■ **EXTRACT PROVIDED**
= = = = = = =

HIGH COURT OF SOLOMON ISLANDS


Case name:
Amalo v Attorney General


Citation:



Date of decision:
16 January 2017


Parties:
Patterson Amalo v Attorney General, Li Ping Ma


Date of hearing:
17 October 2016


Court file number(s):
144 of 2014


Jurisdiction:
Civil


Place of delivery:
HCSI- Court Room 1


Judge(s):
Faukona; PJ


On appeal from:



Order:
1. Claimant’s claim dismissed accordingly with costs awarded to all the Defendants on indemnity basis.
2. That Judgment is granted to the fourth defendant in her counter claim.
3. Order that Claimant remove the building encroaching on the fourth Defendant’s land within two months.
4. Order awarding damages to the fourth Defendant to be assessed on a date to be fixed by the Registrar of the High Court.


Representation:
Ms. M Bird for the Claimant
Mr. E. Kii for the First to Third Defendant
Mr. A. Radclyffe for the fourth Defendant.


Catchwords:



Words and phrases:



Legislation cited:



Cases cited:
Maneniaru v Attorney General and others, Lodani v Attorney General and others

IN THE HIGH COURT OF SOLOMON ISLANDS
CIVIL JURISDICTION


Civil Case No. 144 of 2014


PATTERSON AMALO
Claimant


v


ATTORNEY GENERAL
(On behalf of the Premier of Western Provincial Government)

= = = = = = =

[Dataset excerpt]
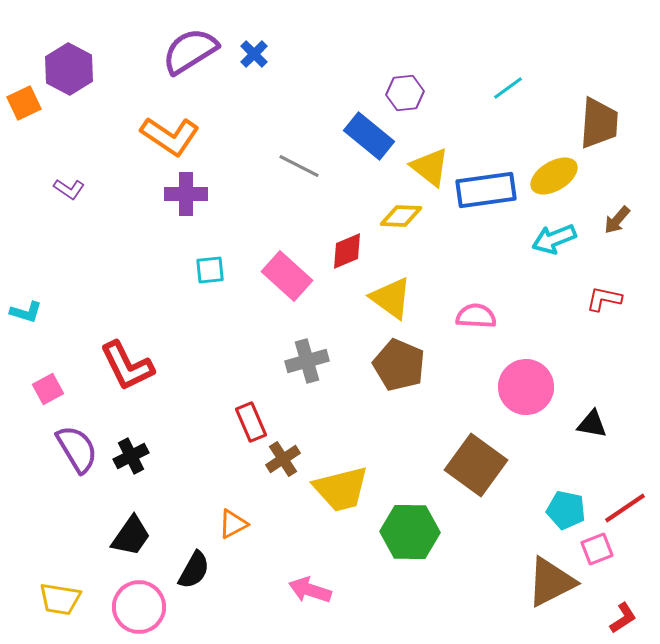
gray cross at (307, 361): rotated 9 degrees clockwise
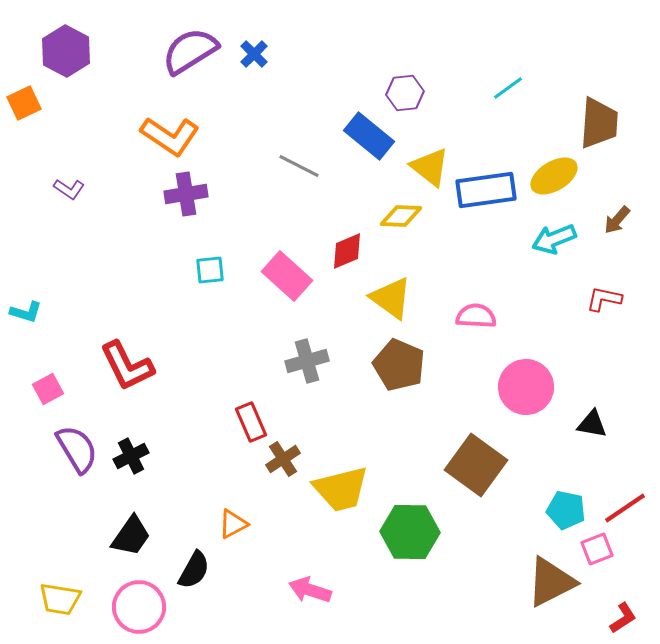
purple hexagon at (69, 69): moved 3 px left, 18 px up
purple cross at (186, 194): rotated 9 degrees counterclockwise
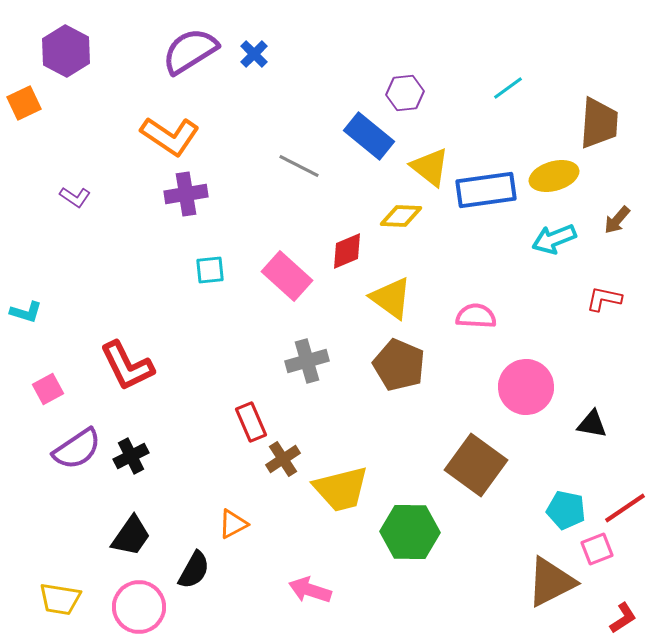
yellow ellipse at (554, 176): rotated 15 degrees clockwise
purple L-shape at (69, 189): moved 6 px right, 8 px down
purple semicircle at (77, 449): rotated 87 degrees clockwise
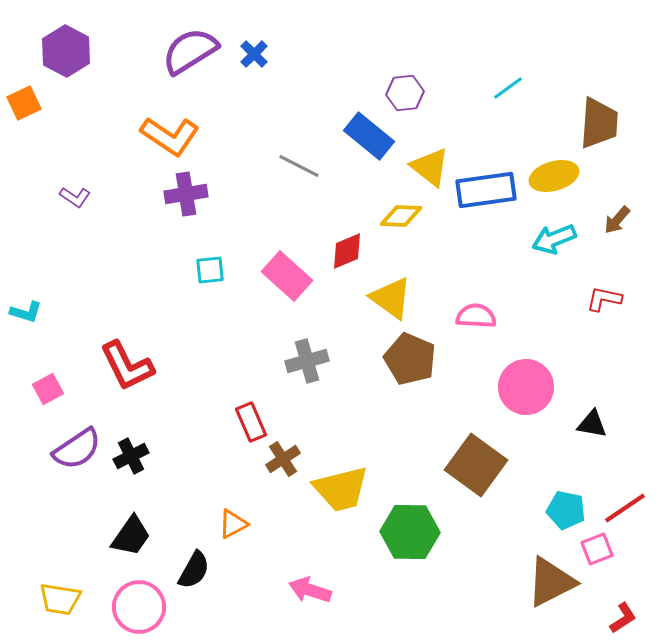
brown pentagon at (399, 365): moved 11 px right, 6 px up
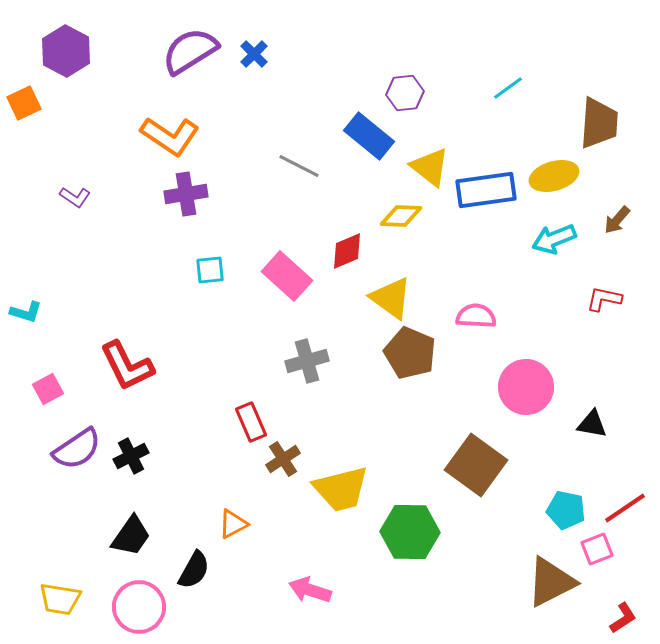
brown pentagon at (410, 359): moved 6 px up
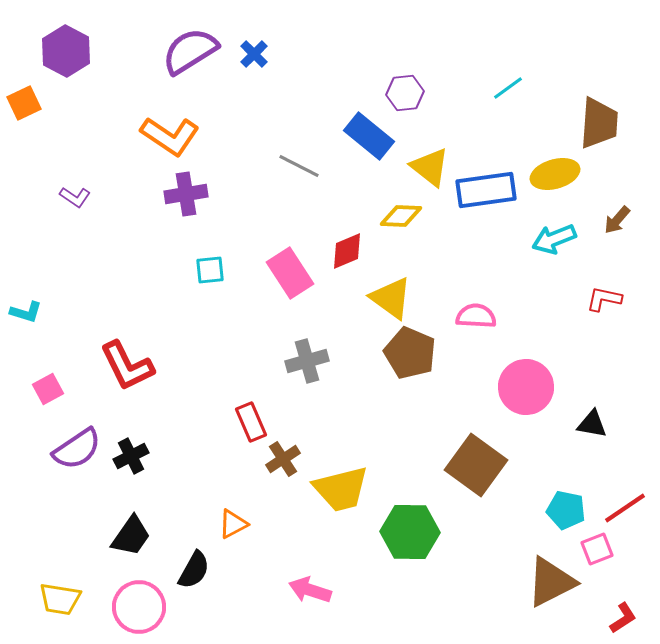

= = = = = = =

■ **THE REQUEST**
Copy the part of the court record starting with "2. That Judgment" and going on through "the High Court.", and change "two months" to "three months".

■ **SOLVED PROBLEM**
2. That Judgment is granted to the fourth defendant in her counter claim.
3. Order that Claimant remove the building encroaching on the fourth Defendant’s land within three months.
4. Order awarding damages to the fourth Defendant to be assessed on a date to be fixed by the Registrar of the High Court.